Ben Witherington has viewed the manuscripts and comments on the contents of the Green Collection (which includes the fragment of Mark). Andreas Köstenberger also weighs in on what the discovery might mean (though perhaps a tad too apologetical and makes too sweeping a statement about Secret Mark as a forgery when the issue remains widely debated) (HT Jim West). An alleged photograph of the fragment appears to have been debunked by Mark Goodacre, Brian Leport, Jim Davila, James McGrath, Tim Henderson, Jim West, Thomas Verenna, etc.

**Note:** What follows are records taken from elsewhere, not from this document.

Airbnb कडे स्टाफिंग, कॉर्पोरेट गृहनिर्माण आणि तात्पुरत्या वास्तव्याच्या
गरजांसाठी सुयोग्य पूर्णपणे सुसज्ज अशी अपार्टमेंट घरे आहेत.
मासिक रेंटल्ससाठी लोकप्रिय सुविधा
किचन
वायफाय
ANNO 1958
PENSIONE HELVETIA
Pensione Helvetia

Other bloggers were quicker to note that Dan Wallace has expanded on his claim of a first century fragment of Mark here and responses here, here, here, here, here, here, here, here, here, here (please if I have missed your link add it to the comments as I would like to track all the various posts). I look forward to future updates on this and, whether it turns out to be first or second century, it seems like it could be an important find nonetheless!

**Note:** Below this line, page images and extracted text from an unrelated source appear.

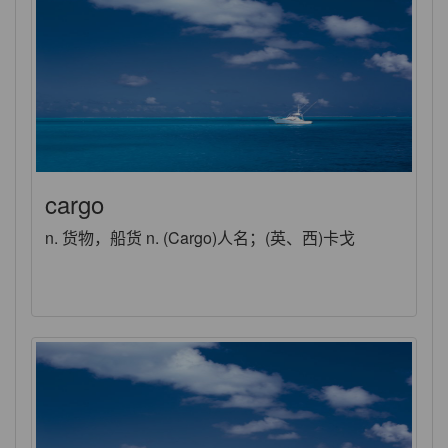
cargo
n. 货物，船货 n. (Cargo)人名；(英、西)卡戈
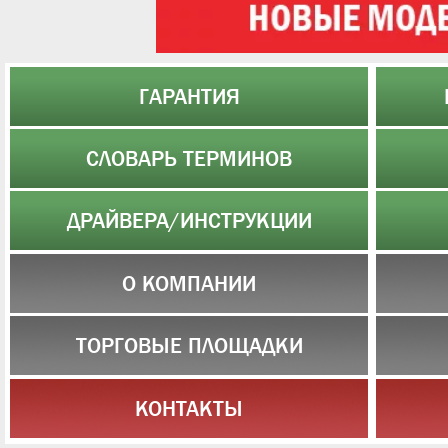
ГАРАНТИЯ
СЛОВАРЬ ТЕРМИНОВ
ДРАЙВЕРА/ИНСТРУКЦИИ
О КОМПАНИИ
ТОРГОВЫЕ ПЛОЩАДКИ
КОНТАКТЫ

The chance that we might have a first century fragment of the gospel of Mark has recently caught alot of attention (see here, here, here, here, here, here, here, here, here, here, here, here, here, here, here, here, here, here, add your link in the comments if I missed you). First, I agree with Jim West that caution is the order of the day until more scholars are able to independently examine the manuscript, though from the initial report at least it does not appear to be just a repeat of some apologetic claim such as the one that still circulates around sometimes about the discovery of Mark among the Dead Sea Scrolls (see my post here). Second, against all the hype, lets consider the possibility of what a discovery of a first century fragment would mean for the guild: 1) although there is the occasional scholarship on the fringe that wants to date the gospel of Mark well into the second century or even after Bar Kochba (H. Detering, R. Price), there is good reason already on the external and internal evidence to date Mark to the first century with the consensus dating from the mid-late 60s or early 70s (though for earlier dating, cf. E.E. Ellis, R. Gundry, M. Casey, J. Crossley); 2) Mark is pretty weakly attested with the oldest manuscript evidence is the third century Chester Beatty papyri (p45) so I would be interested in knowing about the provenance of the manuscript as maybe a clue on who was actually reading Mark whether in the late first or in the second century. Lets wait and see how this one turns out.